PROMPT.
Could you retype all of the entries exactly, without their pictures?

*** Opening of INFORMATION ***

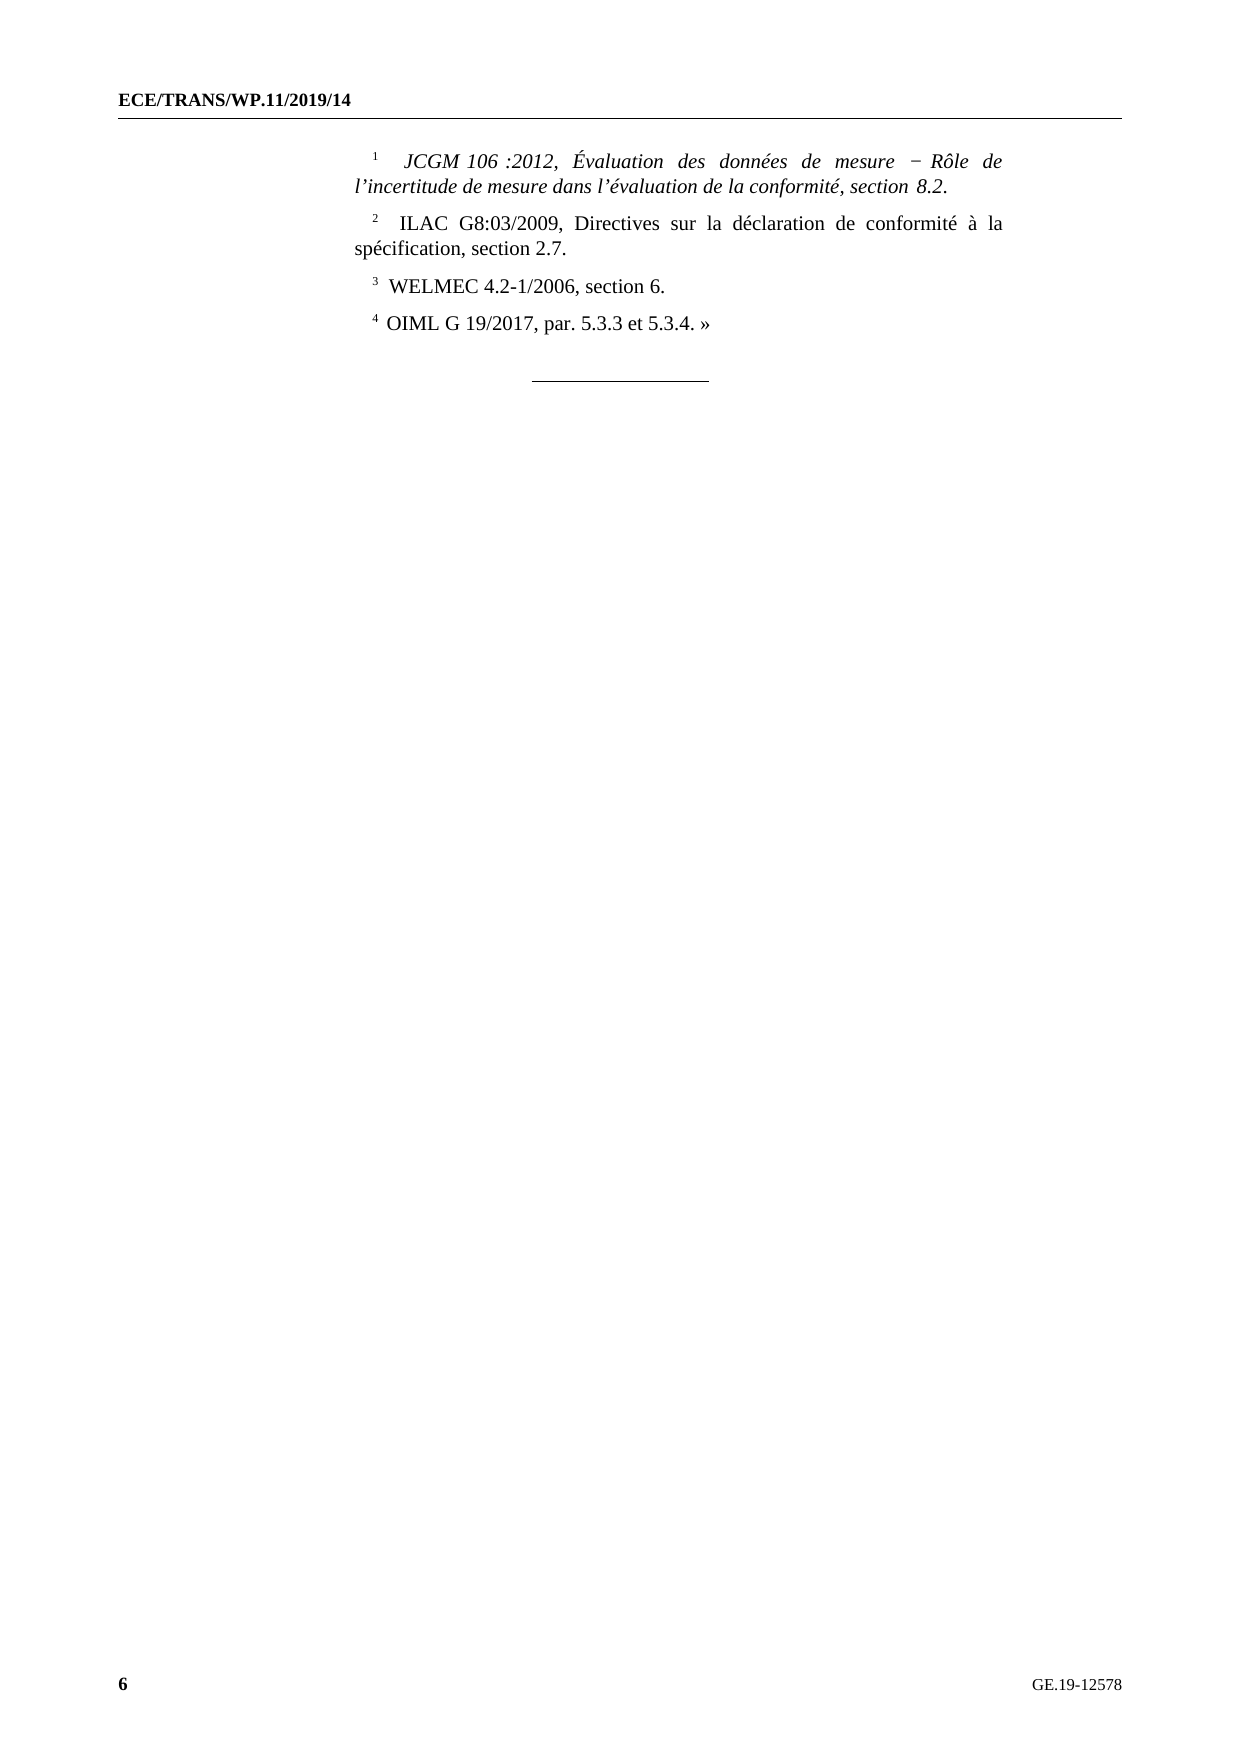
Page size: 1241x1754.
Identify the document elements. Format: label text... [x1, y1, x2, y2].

text 1 JCGM 106 :2012, Évaluation des données de mesure − Rôle de l’incertitude de mesure dans l’évaluation de la conformité, section 8.2. [354, 148, 1004, 198]
text 2 ILAC G8:03/2009, Directives sur la déclaration de conformité à la spécification, section 2.7. [354, 210, 1004, 260]
text 3 WELMEC 4.2-1/2006, section 6. [354, 273, 1004, 298]
text 4 OIML G 19/2017, par. 5.3.3 et 5.3.4. » [354, 310, 1004, 335]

*** Close of INFORMATION ***

REPLY TO THE EXERCISE.
Page size: 1241x1754.
Identify the document elements. Format: label text... [x1, y1, x2, y2].

text 1 JCGM 106 :2012, Évaluation des données de mesure − Rôle de l’incertitude de mesure dans l’évaluation de la conformité, section 8.2. [354, 148, 1004, 198]
text 2 ILAC G8:03/2009, Directives sur la déclaration de conformité à la spécification, section 2.7. [354, 210, 1004, 260]
text 3 WELMEC 4.2-1/2006, section 6. [354, 273, 1004, 298]
text 4 OIML G 19/2017, par. 5.3.3 et 5.3.4. » [354, 310, 1004, 335]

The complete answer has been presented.